Ma per quale ragione è potuto accadere questo? Si voleva forse evitare una pronuncia sgradita che facesse passare il precedente sul suicidio assistito?

«Il fatto che dal presidente di un’assemblea legislativa – ha commentato Marco Cappato – parta una telefonata informale al presidente del massimo organo giurisdizionale italiano è una cosa che si commenta da sola, poiché si tratta di un insulto alla separazione dei poteri e un abuso rispetto a qualsiasi possibile interpretazione delle norme costituzionali».

Il tesoriere dell’Associazione Luca Coscioni ha poi rincarato la dose: «Quando si dice “telefonata informale”, quell’informale peggiora la situazione, perché, se il Senato si fosse assunto la responsabilità di una mozione parlamentare diretta alla Corte costituzionale sarebbe stato comunque, politicamente, un precedente pericoloso dal punto di vista del conflitto tra i poteri, ma almeno ci sarebbe stata un’assunzione di responsabilità di chi votava, e almeno, la presidente del Senato avrebbe rappresentato, come deve fare un presidente di assemblea, la volontà di quest’ultima. Qui invece – a quanto pare con dei gruppi politici che, voglio sperare, non fossero nemmeno d’accordo – si prende l’impegno di una telefonata informale. Ma il problema che qui c’è un processo che è stato sospeso, con un imputato che rischia da cinque a dodici anni di reclusione, e il presidente di un organismo legislativo che si mette in contatto con l’organo giudicante per  interferire nel procedimento in atto.
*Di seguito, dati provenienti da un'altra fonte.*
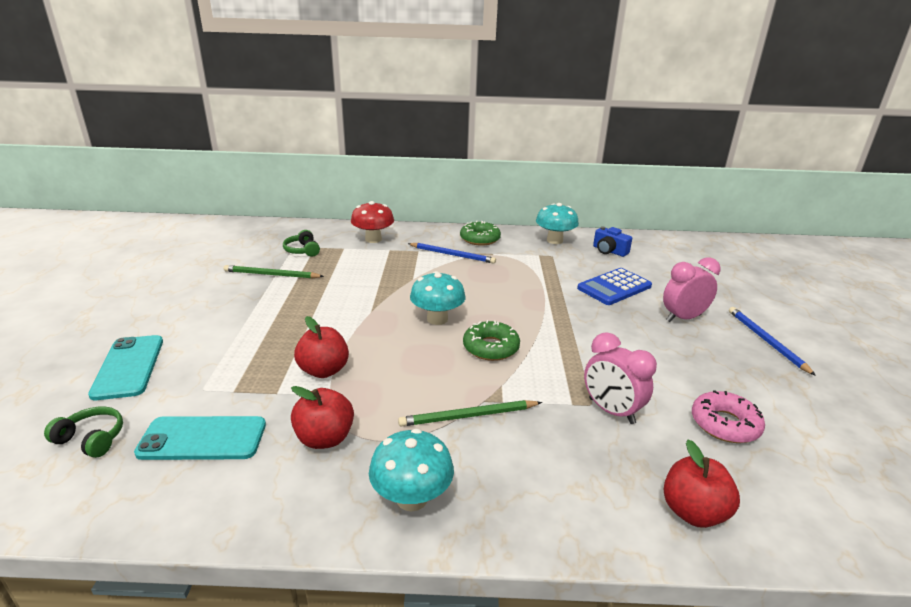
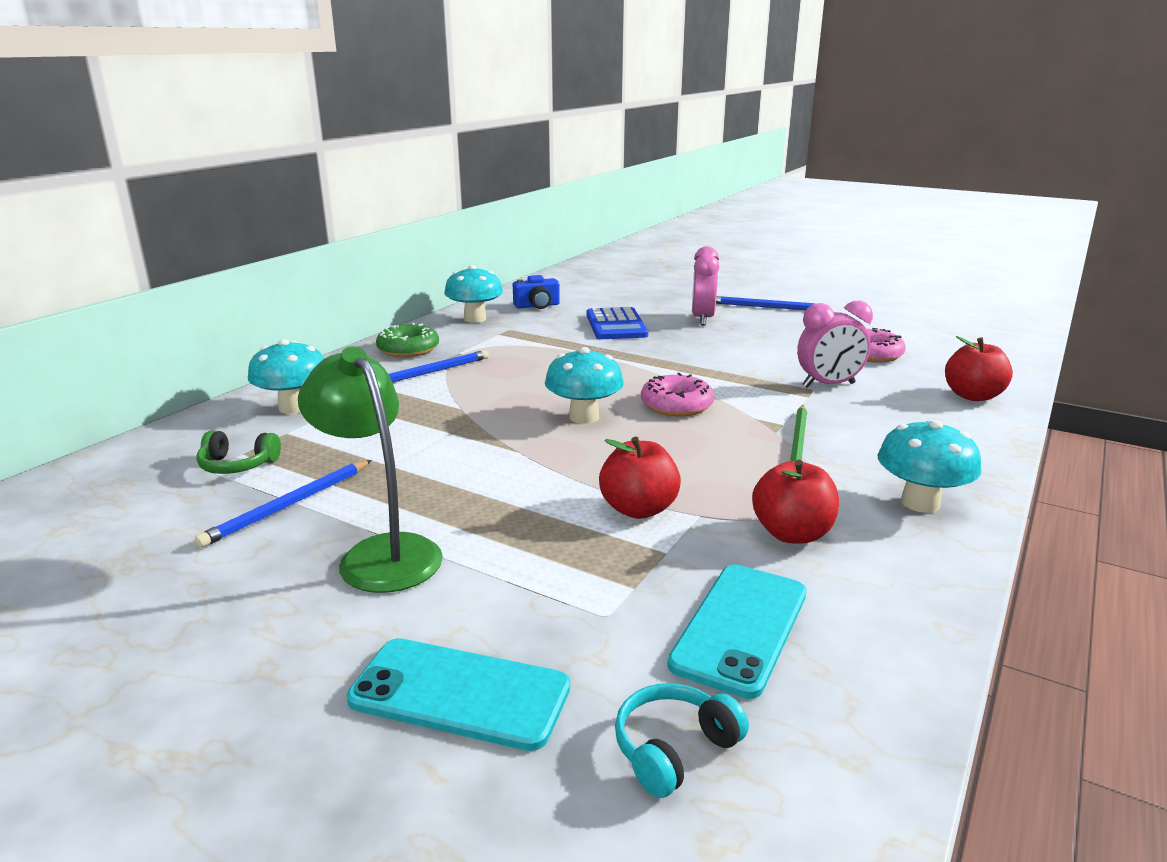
camera: 60 degrees left, 5 degrees down
green headphones [44,407,123,458] -> turquoise headphones [615,683,749,798]
green pencil [224,265,324,279] -> blue pencil [195,460,372,548]
red mushroom [351,201,394,243] -> turquoise mushroom [248,339,324,414]
green donut [463,320,520,361] -> pink donut [641,373,714,416]
none -> green lamp [298,347,443,593]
Ma il Presidente della Corte costituzionale non può difendersi da solo e pubblicamente rispetto a quanto sta accadendo, quindi mi auguro che sia il Presidente della Repubblica Sergio Mattarella a intervenire nella veste di garante del rispetto delle regole istituzionali, poiché in questo caso credo rientri pienamente nelle sue competenze fare chiarezza su quali siano gli ambiti della responsabilità istituzionale e del suo esercizio».